Trump assails sanctuary cities ruling, judge
Decision blocking plan to refuse federal grants blasted as ‘ridiculous’
WASHINGTON — President Donald Trump’s latest legal defeat has provoked him into another round of judge-baiting.
It’s a case potentially headed for the Supreme Court, whose newest member had to distance himself from Trump’s prior judiciary bashing.
In public comments and an early morning tweet-storm Wednesday and an angry latenight White House statement Tuesday, Trump blasted the “egregious overreach” and “ridiculous” ruling by an “unelected” federal judge based “in San Francisco,” following a decision that blocked the administration’s plans to financially punish socalled sanctuary cities.
“We’ll see them at the Supreme Court,” Trump said Wednesday.

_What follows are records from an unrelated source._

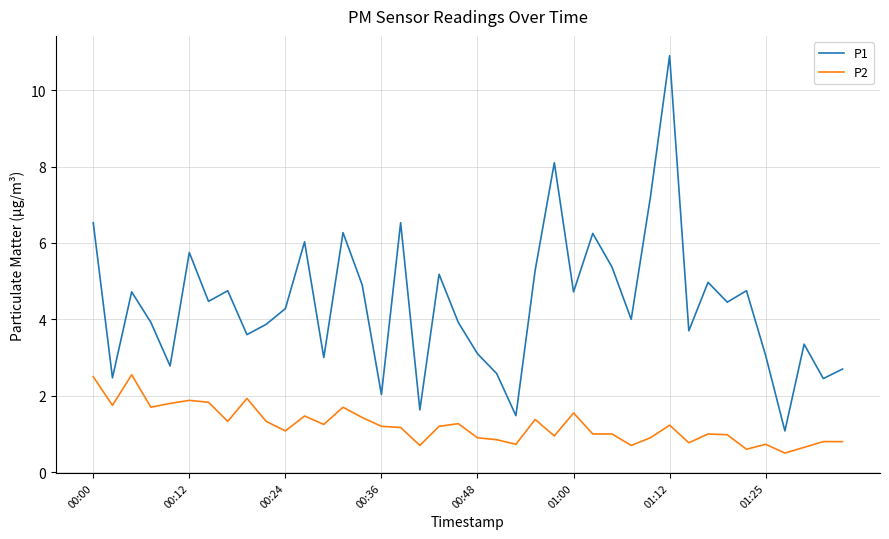

Which series has the largest total across all categories?

P1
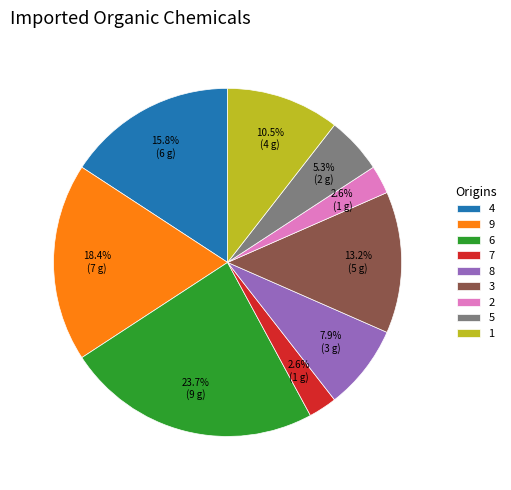

How many slices are in this pie chart?

9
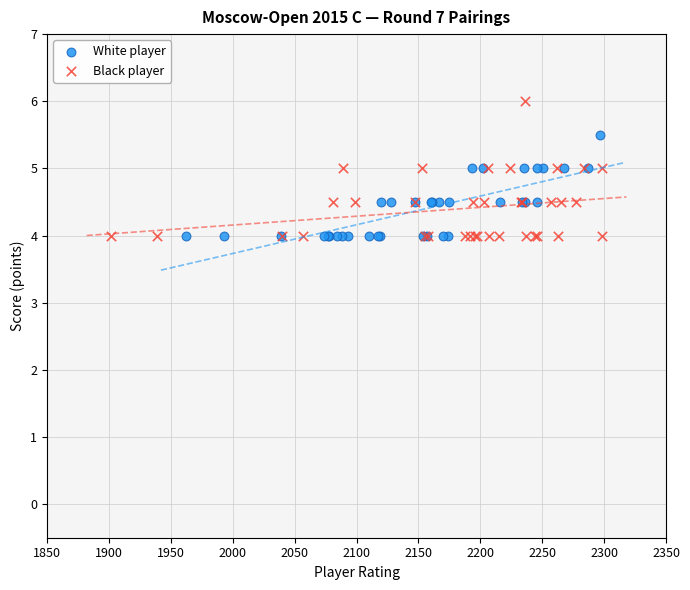

Which series has the widest spread of Y values?

Black player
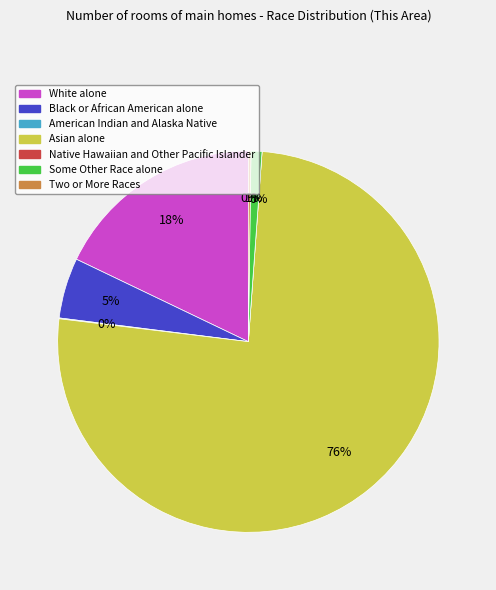

How many slices are in this pie chart?

7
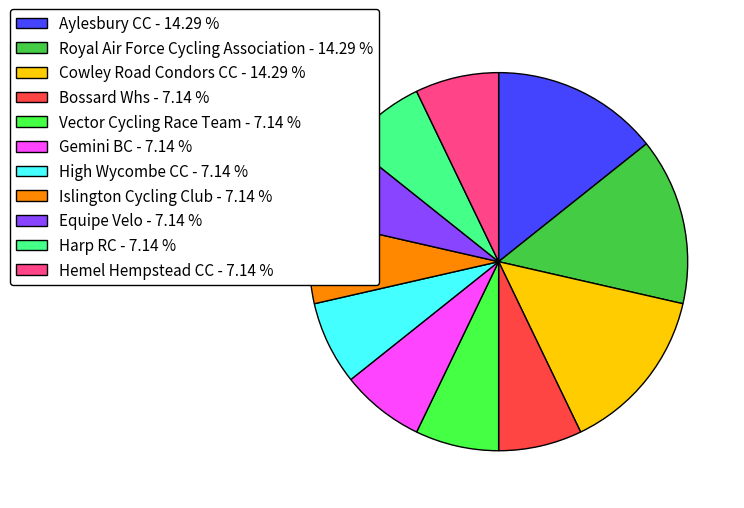

Is the sum of Cowley Road Condors CC and Bossard Whs greater than half?

No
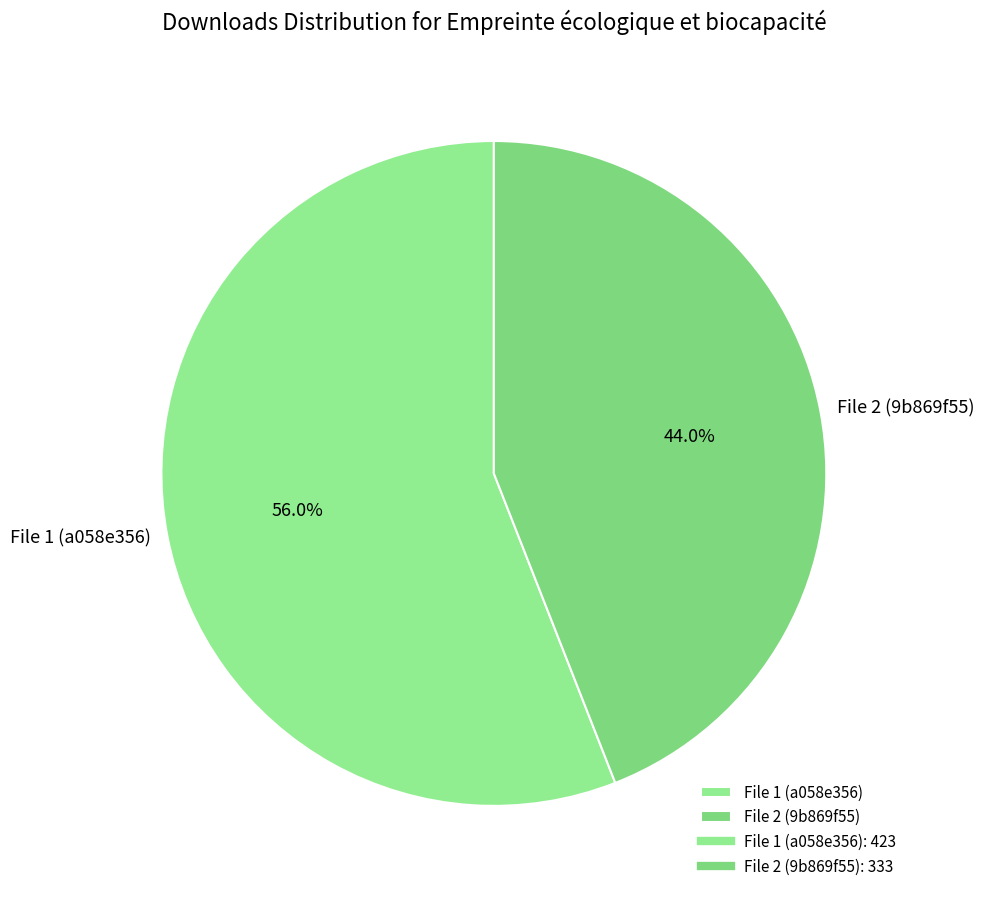

Rank the categories by value from lowest to highest.

File 2 (9b869f55), File 1 (a058e356)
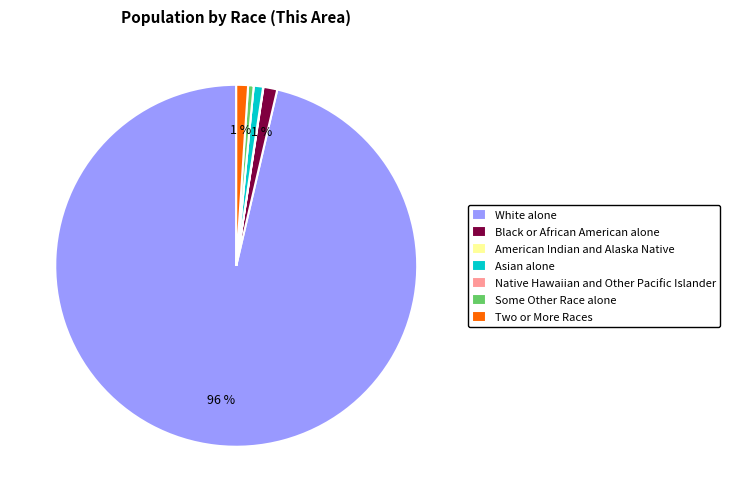

True or false: Asian alone accounts for 1% of the total.

True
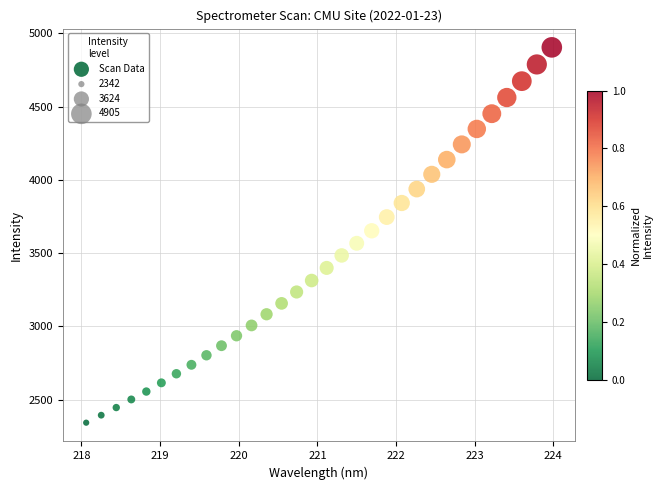

What is the range of Y values (max minus min)?

2562.8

Gorsuch may be on the spot
If Trump is right about the ultimate destination of the sanctuary cities case, he’ll face a court reinforced by his own nominee, conservative Justice Neil Gorsuch. It could prove touchy for the court’s rookie, who has been pressed to separate himself from the president’s heated comments about other federal judges.
“When anyone criticizes the honesty or integrity of the motives of a federal judge, I find that disheartening,” Gorsuch told the Senate Judiciary Committee last month. “I find that demoralizing, because I know the truth.”

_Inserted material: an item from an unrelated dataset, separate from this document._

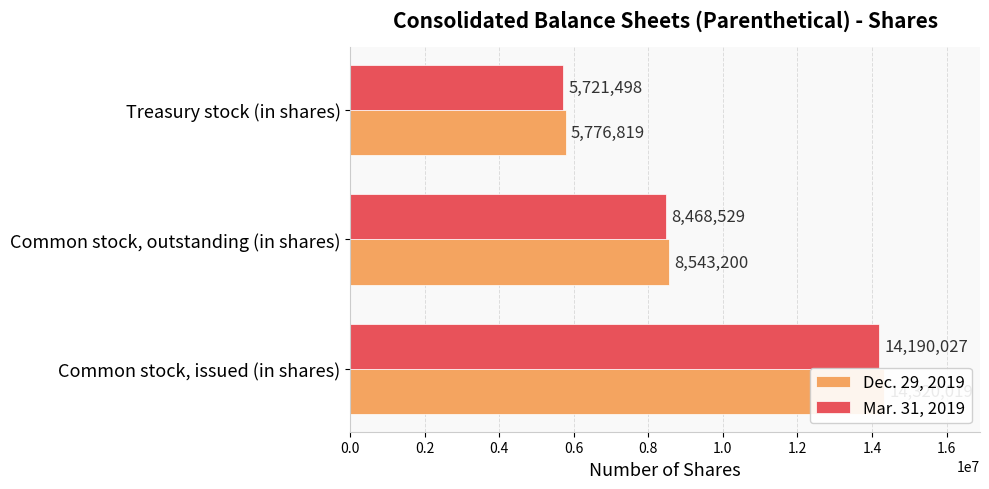

Reading left to right, list all the values displayed in this chart.

Dec. 29, 2019: 14320019	8543200	5776819
Mar. 31, 2019: 14190027	8468529	5721498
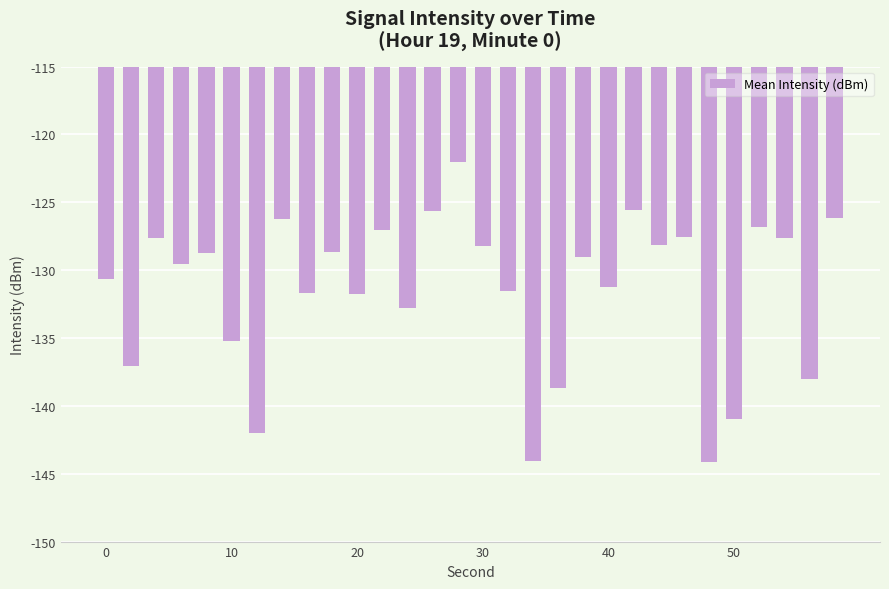

What is the value of the 10th bar from the left?

-128.7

Trump is using a different blend of brute force and code words in his attacks on U.S. District Judge William Orrick, the 63-year-old Obama administration appointee who ruled against the president Tuesday. A term such as “ridiculous” hits like a cudgel, while the White House’s reference to “this San Francisco judge” seems more of a dog whistle to the president’s conservative allies.
White House spokesman Sean Spicer said Wednesday on Fox News that “anybody that’s got a basic understanding of the Constitution” would agree with Trump and disagree with the judge, a former Justice Department attorney.
The White House’s characterization of Orrick as “unelected,” meanwhile, casts in a negative light the system of judicial appointments spelled out in the U.S. Constitution.
Ruled against Trump
In his 49-page opinion Tuesday, Orrick sided with Santa Clara County and the city and county of San Francisco in their challenge to Trump’s sanctuary cities executive order. The initial order, issued Jan. 25, included a provision declaring that “sanctuary jurisdictions shall be ineligible to receive federal grants.”
“If there was doubt about the scope of the order, the president and attorney general have erased it with their public comments,” Orrick wrote.
“The president has called it ‘a weapon’ to use against jurisdictions that disagree with his preferred policies of immigration enforcement.”
Asked about Orrick’s ruling Wednesday, Trump averred that he is “never surprised by the 9th Circuit,” reinforcing an early morning tweet in which he declared that it “has a terrible record of being overturned (close to 80 percent).”
Orrick is a district court judge and is not part of the 9th U.S. Circuit Court of Appeals, although the latter will hear the Trump administration’s appeal.